◆ EXERCISE BRIEF:
From the first record through the last, copy each one exactly.

◆ Stored data entries:

######

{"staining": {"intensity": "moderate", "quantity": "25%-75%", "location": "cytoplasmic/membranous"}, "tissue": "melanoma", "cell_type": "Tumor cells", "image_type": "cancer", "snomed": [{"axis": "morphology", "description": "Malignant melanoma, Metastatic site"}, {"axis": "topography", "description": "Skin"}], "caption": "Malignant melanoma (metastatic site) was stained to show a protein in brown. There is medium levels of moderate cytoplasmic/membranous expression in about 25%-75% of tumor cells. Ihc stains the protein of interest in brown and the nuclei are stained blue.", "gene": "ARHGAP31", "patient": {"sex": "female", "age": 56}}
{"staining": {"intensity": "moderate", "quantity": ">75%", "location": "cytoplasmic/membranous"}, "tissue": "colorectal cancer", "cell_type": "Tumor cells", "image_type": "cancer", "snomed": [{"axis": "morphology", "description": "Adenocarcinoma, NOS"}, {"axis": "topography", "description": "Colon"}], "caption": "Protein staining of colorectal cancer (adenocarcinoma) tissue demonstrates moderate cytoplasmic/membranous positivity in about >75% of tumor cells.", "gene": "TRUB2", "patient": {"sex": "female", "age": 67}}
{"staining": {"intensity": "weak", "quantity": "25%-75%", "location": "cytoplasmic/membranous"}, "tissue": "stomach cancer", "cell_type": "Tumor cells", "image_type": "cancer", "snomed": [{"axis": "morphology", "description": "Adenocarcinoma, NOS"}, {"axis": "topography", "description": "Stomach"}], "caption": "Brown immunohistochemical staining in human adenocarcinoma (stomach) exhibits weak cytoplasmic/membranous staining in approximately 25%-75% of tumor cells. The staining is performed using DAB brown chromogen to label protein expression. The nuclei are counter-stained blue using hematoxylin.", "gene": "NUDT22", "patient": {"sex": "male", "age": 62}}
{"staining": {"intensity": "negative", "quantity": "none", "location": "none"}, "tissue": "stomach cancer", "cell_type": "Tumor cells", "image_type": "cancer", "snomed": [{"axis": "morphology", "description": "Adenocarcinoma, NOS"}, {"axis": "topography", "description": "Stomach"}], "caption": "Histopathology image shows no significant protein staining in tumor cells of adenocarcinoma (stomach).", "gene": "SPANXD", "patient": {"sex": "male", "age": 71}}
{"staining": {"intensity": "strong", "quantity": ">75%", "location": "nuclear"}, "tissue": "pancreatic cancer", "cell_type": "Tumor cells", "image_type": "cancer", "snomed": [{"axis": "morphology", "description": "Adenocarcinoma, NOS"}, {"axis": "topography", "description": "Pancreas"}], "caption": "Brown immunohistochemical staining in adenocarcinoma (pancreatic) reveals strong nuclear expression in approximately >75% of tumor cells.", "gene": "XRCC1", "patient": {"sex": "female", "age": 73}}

######

◆ ANSWER AREA:
{"staining": {"intensity": "moderate", "quantity": "25%-75%", "location": "cytoplasmic/membranous"}, "tissue": "melanoma", "cell_type": "Tumor cells", "image_type": "cancer", "snomed": [{"axis": "morphology", "description": "Malignant melanoma, Metastatic site"}, {"axis": "topography", "description": "Skin"}], "caption": "Malignant melanoma (metastatic site) was stained to show a protein in brown. There is medium levels of moderate cytoplasmic/membranous expression in about 25%-75% of tumor cells. Ihc stains the protein of interest in brown and the nuclei are stained blue.", "gene": "ARHGAP31", "patient": {"sex": "female", "age": 56}}
{"staining": {"intensity": "moderate", "quantity": ">75%", "location": "cytoplasmic/membranous"}, "tissue": "colorectal cancer", "cell_type": "Tumor cells", "image_type": "cancer", "snomed": [{"axis": "morphology", "description": "Adenocarcinoma, NOS"}, {"axis": "topography", "description": "Colon"}], "caption": "Protein staining of colorectal cancer (adenocarcinoma) tissue demonstrates moderate cytoplasmic/membranous positivity in about >75% of tumor cells.", "gene": "TRUB2", "patient": {"sex": "female", "age": 67}}
{"staining": {"intensity": "weak", "quantity": "25%-75%", "location": "cytoplasmic/membranous"}, "tissue": "stomach cancer", "cell_type": "Tumor cells", "image_type": "cancer", "snomed": [{"axis": "morphology", "description": "Adenocarcinoma, NOS"}, {"axis": "topography", "description": "Stomach"}], "caption": "Brown immunohistochemical staining in human adenocarcinoma (stomach) exhibits weak cytoplasmic/membranous staining in approximately 25%-75% of tumor cells. The staining is performed using DAB brown chromogen to label protein expression. The nuclei are counter-stained blue using hematoxylin.", "gene": "NUDT22", "patient": {"sex": "male", "age": 62}}
{"staining": {"intensity": "negative", "quantity": "none", "location": "none"}, "tissue": "stomach cancer", "cell_type": "Tumor cells", "image_type": "cancer", "snomed": [{"axis": "morphology", "description": "Adenocarcinoma, NOS"}, {"axis": "topography", "description": "Stomach"}], "caption": "Histopathology image shows no significant protein staining in tumor cells of adenocarcinoma (stomach).", "gene": "SPANXD", "patient": {"sex": "male", "age": 71}}
{"staining": {"intensity": "strong", "quantity": ">75%", "location": "nuclear"}, "tissue": "pancreatic cancer", "cell_type": "Tumor cells", "image_type": "cancer", "snomed": [{"axis": "morphology", "description": "Adenocarcinoma, NOS"}, {"axis": "topography", "description": "Pancreas"}], "caption": "Brown immunohistochemical staining in adenocarcinoma (pancreatic) reveals strong nuclear expression in approximately >75% of tumor cells.", "gene": "XRCC1", "patient": {"sex": "female", "age": 73}}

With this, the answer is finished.